Top of Source material

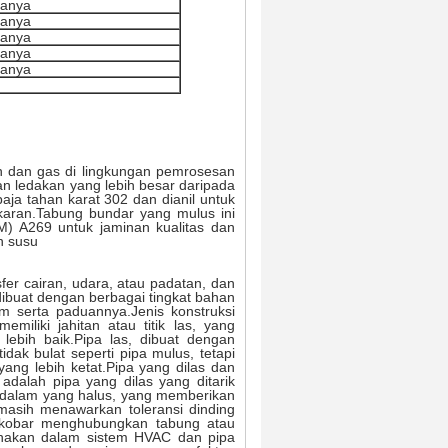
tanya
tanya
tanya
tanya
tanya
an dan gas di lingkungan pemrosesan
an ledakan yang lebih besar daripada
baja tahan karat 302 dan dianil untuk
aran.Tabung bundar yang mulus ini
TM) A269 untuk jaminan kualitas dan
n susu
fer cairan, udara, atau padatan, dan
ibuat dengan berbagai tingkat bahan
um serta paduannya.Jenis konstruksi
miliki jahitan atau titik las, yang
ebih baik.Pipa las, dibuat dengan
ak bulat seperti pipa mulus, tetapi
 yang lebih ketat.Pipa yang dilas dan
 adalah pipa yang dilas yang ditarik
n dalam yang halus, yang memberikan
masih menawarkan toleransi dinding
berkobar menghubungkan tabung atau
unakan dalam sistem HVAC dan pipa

Bottom of Source material
Top of Source material

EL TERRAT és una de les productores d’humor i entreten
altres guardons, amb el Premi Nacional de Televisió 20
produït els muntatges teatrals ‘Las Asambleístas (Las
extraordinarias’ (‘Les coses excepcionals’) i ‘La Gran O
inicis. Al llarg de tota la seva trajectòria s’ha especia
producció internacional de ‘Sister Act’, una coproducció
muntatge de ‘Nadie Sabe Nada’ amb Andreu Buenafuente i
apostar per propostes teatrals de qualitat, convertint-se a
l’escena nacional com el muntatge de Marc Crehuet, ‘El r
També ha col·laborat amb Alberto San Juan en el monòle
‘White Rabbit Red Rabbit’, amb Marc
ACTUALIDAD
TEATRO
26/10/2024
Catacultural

Bottom of Source material
Top of Source material

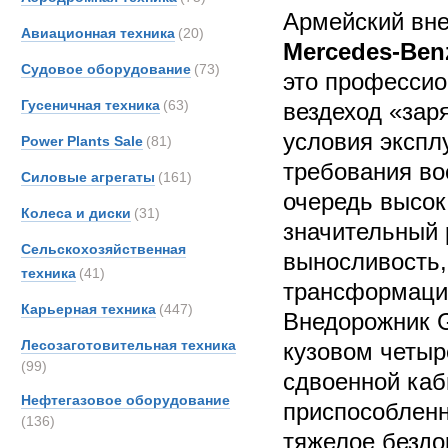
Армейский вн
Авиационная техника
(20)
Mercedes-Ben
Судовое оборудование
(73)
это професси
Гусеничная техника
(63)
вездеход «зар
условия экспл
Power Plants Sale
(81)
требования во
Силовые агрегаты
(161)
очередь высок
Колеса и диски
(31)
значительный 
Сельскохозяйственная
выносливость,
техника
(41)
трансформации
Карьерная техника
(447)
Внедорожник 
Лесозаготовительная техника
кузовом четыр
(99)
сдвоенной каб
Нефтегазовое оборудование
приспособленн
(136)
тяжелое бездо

Bottom of Source material

> _Exercise aim_
Write out the material word for word, from the line with "EL TERRAT és" through the line with "inicis. Al llarg", including both of those lines.

> _Task answer_
EL TERRAT és una de les productores d’humor i entreten
altres guardons, amb el Premi Nacional de Televisió 20
produït els muntatges teatrals ‘Las Asambleístas (Las
extraordinarias’ (‘Les coses excepcionals’) i ‘La Gran O
inicis. Al llarg de tota la seva trajectòria s’ha especia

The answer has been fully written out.